- [原文抜粋]:
11月の後半のミュンヘン経由で帰国の途中、冬枯れの物悲しい時期にバイロイトを訪れた。ここはもちろんワーグナーの聖地、夏のバイロイトフェスティバルはすべての音楽ファンの憧れであるが、このチケットを手に入れるためには通常10年かかるといわれている。生涯のうちにここでワーグナーを聴く機会が訪れる可能性は極めて低く、ワーグナー自身の設計による祝祭劇場だけでも拝んでおきたいと思った。また2012年には、祝祭劇場ではなく、辺境伯オペラハウスが世界遺産に登録された。シーズンオフに内部を見ることができないことは承知の上で、聖地の巡礼に訪れた。

バイロイト祝祭歌劇場は、バイロイト中央駅の北、旧市街と反対の方角に位置し、閑静な住宅街の外れの丘の上にある。なだらかな坂道を登っていくと、1876年に建てられたレンガ造りの伝統的な劇場を目の当たりにする。通常はガイドツアーもあると聞いていたが、この日は月曜日でツアーもお休み、建物を外から眺めるしかない。以下はこの劇場についての引用である。

「バイロイト祝祭劇場はワーグナーの楽劇理論の結集であり、その古代ギリシア演劇研究に大きく影響を受けている。プロセニアム・アーチによって客席と舞台が隔てられる点では従来のオペラハウスと同じであるが、観客を舞台に集中させるためにオーケストラ・ピットを舞台下に設けた構造(「神秘の奈落」と呼ばれる)は他に類を見ない。更に観客席はギリシアの円形劇場を模した高いせり上がりに沿って配され、19世紀までは普通だった観客席や舞台袖の彫刻やシャンデリア、装飾的な椅子等を廃し、木造の観客席一面を黒く塗っている。椅子は詰め物のない硬い木製で、やはり黒に塗られている。これによって各客席を含めた全体が共鳴板として働き、しばしばヴァイオリンの胴に例えられる特異な音響空間を作り出している。反面、オーケストラや指揮者からは客席が全く見えない。現在は映像機器により客席や舞台袖がモニター可能であるが、奏者からはしばしば演奏しにくいとの不評が出ている。」

データセットの収録項目:
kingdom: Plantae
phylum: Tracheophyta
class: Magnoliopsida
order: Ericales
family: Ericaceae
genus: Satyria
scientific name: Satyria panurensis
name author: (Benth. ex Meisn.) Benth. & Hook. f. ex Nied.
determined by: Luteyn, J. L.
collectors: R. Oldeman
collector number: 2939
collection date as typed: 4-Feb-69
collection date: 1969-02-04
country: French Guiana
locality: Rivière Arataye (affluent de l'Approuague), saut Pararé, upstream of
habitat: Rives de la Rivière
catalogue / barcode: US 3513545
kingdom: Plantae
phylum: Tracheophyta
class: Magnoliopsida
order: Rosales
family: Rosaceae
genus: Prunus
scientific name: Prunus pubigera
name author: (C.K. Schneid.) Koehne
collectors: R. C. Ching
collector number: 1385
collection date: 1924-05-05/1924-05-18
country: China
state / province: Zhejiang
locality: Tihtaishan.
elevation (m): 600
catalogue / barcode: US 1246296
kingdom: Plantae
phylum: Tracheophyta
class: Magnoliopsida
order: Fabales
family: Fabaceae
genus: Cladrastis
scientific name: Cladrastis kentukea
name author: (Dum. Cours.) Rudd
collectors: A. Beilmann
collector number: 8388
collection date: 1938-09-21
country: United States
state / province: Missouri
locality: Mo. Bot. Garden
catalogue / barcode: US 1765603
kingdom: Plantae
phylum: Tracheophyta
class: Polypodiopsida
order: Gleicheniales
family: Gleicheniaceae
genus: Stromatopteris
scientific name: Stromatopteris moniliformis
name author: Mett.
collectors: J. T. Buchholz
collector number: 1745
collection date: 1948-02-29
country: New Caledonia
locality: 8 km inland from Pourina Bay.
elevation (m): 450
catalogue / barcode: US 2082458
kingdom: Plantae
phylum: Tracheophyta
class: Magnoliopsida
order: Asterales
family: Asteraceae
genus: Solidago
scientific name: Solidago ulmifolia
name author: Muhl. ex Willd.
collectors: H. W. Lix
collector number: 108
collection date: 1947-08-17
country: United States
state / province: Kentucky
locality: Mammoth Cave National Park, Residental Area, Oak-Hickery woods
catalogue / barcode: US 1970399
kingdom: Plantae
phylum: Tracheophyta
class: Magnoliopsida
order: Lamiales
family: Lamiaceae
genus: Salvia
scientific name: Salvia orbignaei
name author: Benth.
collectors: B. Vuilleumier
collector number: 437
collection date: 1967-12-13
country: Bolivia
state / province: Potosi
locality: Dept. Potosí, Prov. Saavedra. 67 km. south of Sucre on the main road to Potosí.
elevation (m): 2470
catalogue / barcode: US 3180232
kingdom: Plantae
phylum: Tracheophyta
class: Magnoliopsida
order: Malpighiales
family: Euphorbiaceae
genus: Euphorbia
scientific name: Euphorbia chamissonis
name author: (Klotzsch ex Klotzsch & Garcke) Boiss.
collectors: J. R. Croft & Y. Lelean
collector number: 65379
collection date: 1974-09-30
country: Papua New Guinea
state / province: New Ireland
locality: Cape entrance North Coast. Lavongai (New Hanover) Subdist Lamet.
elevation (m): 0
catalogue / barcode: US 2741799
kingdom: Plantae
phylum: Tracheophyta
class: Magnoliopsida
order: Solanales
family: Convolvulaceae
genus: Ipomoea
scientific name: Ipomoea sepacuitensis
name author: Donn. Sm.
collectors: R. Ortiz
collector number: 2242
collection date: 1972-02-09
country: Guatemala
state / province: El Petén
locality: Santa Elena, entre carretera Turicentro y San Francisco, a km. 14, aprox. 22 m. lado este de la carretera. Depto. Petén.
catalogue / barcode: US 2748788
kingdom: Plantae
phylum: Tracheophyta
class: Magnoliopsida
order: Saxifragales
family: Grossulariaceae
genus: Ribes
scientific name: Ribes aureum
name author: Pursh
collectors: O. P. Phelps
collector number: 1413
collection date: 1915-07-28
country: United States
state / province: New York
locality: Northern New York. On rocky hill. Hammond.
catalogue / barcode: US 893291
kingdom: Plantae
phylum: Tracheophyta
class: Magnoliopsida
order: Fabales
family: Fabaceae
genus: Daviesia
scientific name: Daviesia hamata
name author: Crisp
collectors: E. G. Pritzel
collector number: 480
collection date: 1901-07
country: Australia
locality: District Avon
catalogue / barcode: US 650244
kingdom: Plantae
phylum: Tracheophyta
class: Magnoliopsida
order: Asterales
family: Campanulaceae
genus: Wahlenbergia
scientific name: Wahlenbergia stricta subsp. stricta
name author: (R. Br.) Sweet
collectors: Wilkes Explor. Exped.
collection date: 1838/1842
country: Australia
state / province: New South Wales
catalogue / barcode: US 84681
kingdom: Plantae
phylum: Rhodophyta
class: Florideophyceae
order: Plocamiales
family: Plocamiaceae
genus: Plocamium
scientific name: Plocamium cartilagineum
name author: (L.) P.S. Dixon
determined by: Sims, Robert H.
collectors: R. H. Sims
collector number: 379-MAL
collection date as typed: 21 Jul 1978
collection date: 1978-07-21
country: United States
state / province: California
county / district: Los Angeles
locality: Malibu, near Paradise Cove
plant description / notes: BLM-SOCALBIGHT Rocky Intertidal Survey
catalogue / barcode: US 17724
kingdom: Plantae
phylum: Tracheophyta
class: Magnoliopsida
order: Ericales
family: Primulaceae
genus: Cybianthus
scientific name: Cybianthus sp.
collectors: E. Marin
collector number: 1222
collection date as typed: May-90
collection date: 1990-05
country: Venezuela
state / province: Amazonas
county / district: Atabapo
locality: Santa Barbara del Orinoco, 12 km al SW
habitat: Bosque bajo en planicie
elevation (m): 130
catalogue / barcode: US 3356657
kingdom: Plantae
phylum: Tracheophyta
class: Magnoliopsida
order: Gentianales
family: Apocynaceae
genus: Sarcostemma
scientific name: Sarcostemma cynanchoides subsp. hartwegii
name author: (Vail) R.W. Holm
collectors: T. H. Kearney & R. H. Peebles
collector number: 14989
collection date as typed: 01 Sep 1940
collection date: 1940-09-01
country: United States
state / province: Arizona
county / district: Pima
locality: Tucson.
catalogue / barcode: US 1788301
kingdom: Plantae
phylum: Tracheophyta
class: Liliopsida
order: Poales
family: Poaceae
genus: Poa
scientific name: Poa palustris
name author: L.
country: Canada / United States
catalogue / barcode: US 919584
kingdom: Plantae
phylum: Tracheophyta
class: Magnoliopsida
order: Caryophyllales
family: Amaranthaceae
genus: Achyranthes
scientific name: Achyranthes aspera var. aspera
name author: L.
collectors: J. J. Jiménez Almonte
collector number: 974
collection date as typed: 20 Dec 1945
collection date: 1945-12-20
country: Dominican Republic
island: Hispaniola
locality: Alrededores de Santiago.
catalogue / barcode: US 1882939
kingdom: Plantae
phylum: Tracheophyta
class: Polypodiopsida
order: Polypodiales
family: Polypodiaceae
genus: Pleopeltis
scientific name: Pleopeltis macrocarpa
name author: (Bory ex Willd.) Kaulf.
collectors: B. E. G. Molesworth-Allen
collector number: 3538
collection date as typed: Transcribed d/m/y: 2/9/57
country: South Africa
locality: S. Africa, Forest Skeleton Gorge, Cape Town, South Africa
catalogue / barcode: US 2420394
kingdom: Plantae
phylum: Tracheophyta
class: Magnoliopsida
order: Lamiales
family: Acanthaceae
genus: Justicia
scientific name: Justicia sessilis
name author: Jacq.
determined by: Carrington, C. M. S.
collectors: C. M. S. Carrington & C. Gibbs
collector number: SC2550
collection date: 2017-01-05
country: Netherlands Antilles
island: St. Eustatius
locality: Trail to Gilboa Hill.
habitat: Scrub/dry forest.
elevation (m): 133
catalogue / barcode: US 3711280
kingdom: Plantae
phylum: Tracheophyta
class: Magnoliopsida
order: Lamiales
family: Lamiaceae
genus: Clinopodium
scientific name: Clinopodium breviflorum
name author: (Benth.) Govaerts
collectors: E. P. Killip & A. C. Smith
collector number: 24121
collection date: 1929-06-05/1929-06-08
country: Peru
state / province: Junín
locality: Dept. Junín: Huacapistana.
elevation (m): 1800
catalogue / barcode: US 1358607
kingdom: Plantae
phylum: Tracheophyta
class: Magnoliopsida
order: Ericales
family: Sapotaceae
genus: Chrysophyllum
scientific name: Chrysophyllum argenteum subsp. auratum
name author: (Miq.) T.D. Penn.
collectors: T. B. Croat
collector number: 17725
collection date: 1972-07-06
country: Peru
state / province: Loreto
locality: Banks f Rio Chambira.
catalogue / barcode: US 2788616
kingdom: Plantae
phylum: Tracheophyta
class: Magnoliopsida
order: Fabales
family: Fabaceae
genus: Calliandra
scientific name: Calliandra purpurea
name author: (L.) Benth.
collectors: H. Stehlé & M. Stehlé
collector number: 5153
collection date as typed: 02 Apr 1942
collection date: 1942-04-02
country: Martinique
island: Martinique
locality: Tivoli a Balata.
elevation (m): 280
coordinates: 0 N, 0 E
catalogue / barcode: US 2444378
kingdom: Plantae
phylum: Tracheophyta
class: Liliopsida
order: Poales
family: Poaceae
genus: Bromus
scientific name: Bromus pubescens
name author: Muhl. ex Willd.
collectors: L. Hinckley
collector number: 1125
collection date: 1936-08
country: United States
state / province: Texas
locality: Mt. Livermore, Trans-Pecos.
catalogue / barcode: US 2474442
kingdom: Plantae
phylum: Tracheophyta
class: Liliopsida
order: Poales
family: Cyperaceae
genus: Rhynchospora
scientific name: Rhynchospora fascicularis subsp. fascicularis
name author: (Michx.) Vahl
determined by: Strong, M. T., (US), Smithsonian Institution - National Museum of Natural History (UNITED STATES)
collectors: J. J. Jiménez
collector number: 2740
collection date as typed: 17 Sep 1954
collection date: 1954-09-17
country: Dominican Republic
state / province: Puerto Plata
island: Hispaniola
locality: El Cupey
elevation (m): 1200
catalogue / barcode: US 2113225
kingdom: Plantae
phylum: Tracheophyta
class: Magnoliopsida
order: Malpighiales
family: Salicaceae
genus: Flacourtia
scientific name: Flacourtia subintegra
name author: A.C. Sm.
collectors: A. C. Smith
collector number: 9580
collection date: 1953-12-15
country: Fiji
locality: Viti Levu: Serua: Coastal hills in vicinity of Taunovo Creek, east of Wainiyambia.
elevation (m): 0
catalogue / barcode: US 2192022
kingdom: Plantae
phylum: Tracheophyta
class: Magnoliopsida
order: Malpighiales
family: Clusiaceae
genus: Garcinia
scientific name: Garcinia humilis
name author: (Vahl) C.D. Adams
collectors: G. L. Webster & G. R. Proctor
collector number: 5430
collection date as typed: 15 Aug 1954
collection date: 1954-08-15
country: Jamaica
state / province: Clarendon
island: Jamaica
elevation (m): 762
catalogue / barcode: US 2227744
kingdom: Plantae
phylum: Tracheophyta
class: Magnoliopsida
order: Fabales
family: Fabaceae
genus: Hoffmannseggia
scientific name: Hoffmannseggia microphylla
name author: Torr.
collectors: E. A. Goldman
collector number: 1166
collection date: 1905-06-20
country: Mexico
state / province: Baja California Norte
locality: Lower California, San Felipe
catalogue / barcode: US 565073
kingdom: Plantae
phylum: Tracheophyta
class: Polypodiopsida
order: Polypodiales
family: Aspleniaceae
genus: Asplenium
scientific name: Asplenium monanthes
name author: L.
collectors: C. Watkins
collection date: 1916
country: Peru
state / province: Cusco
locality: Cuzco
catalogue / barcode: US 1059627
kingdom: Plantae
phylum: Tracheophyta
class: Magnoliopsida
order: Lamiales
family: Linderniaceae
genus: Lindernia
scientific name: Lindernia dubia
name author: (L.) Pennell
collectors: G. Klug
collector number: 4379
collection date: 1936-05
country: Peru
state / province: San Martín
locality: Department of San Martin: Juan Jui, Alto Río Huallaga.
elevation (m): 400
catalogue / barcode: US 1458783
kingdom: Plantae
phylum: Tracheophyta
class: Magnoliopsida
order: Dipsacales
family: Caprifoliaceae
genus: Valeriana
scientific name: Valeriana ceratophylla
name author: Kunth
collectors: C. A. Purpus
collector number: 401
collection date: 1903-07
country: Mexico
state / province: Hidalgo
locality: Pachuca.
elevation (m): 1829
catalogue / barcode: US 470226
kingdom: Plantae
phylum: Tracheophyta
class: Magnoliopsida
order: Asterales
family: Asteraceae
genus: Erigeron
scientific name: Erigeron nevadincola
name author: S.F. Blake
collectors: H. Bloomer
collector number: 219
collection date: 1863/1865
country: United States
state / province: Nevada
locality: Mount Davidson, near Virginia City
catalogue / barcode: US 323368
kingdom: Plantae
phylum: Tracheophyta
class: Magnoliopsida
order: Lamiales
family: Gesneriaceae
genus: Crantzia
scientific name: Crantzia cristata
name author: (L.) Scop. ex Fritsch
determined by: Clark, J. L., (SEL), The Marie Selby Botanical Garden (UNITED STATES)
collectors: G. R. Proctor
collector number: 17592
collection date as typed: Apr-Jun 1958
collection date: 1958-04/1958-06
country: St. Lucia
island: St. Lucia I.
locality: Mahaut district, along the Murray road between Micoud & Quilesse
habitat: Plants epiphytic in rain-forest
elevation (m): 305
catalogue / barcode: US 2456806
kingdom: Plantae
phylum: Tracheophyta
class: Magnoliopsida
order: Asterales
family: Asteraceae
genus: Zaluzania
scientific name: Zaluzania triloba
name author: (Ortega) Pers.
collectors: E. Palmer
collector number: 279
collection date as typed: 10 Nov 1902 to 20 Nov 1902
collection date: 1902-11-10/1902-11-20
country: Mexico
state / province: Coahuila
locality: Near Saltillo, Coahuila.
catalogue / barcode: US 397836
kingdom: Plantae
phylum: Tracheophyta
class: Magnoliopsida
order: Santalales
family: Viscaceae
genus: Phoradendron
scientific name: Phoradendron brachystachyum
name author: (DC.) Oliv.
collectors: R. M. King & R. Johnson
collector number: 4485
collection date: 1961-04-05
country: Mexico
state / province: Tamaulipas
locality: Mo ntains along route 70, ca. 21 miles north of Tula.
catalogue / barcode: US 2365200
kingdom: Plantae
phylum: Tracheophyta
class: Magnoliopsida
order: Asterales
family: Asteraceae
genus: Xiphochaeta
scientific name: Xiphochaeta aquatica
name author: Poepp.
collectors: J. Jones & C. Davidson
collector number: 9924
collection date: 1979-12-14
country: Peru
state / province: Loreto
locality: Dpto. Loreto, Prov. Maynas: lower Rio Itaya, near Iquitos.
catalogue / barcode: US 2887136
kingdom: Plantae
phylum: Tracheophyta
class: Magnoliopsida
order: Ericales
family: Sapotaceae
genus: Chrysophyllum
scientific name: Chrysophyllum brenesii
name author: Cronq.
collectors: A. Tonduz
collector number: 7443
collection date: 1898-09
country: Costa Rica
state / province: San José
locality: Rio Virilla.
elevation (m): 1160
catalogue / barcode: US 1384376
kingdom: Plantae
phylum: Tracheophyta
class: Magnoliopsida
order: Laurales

- [課題と演習]:
• A. バイロイト訪問の文章をもとに、次の問いに答えよ。
(i) バイロイトフェスティバルのチケットを手に入れるには、通常何年かかるといわれているか。
(ii) バイロイト祝祭劇場は何年に建てられたか。
(iii) オーケストラ・ピットを舞台下に設けた構造は、何と呼ばれているか。
• B. バイロイト訪問の文章を、最後の一文の後から書き継げ。
これらの記録は、原文とは別の出典から取られたものである。

- [解答例]:
• A.
(i) 10年
(ii) 1876年
(iii) 「神秘の奈落」

• B.
ワーグナーの主要作品については、サンクトペテルブルクのゲルギエフ、ベルリンのバレンボイム、かなり以前にはミュンヘンのサヴァリッシュなどの巨匠の指揮で観た。これらの巨大な作品を楽しむためには、筋書きを理解していることが不可欠であり、更には真のワグネリアンは、ドイツ語の歌詞を覚えて、ワーグナーの究極の世界に浸りこむ、と言われる。小生のごとき俄かワグネリアンには近寄り難い世界であるが、最近その魔力に引き込まれつつあることは間違いない。

さて、世界遺産に登録されたのは祝祭劇場ではなく、旧市街にあるバイロイト辺境伯オペラハウスの方である。こちらもシーズンオフは内部を見学することは叶わず、外観を眺めるだけである。フリードリッヒ大王の姉、ヴィルへルミナ皇女の命により、1745?1750年の間に建てられたバロック劇場建築の傑作オペラハウスであり、席数はわずか500席。選ばれた聴衆は、ここでバロック様式の宮廷オペラを体験することができると言う。

バイロイトの旧市街の一角には、ワーグナーが妻コージマと住んでいたハウス・ヴァーンフリートがあり、その小さな庭に夫婦の墓がある。この家の内部はワーグナー博物館となっているが、現在は改装工事のため閉鎖中。尋常ならざる彼の生涯であるが、人間的な面を偲ぶことができる。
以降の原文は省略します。